■ **Problem to solve**:
Pick each line containing "della" out of the records.

■ **Material shown**:
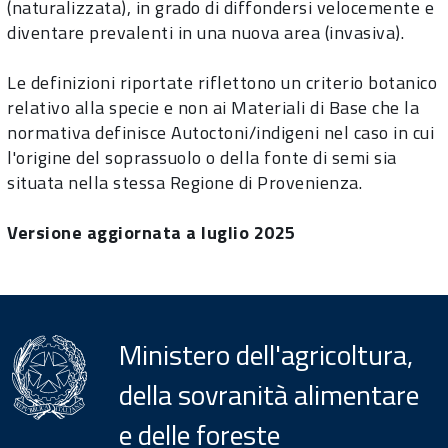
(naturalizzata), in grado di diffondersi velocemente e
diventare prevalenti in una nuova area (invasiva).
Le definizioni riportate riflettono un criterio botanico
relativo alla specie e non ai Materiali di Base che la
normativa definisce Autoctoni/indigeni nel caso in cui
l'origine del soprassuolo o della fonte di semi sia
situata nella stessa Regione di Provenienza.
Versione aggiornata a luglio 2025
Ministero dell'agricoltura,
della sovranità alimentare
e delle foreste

■ **Solution to the exercise**:
l'origine del soprassuolo o della fonte di semi sia
della sovranità alimentare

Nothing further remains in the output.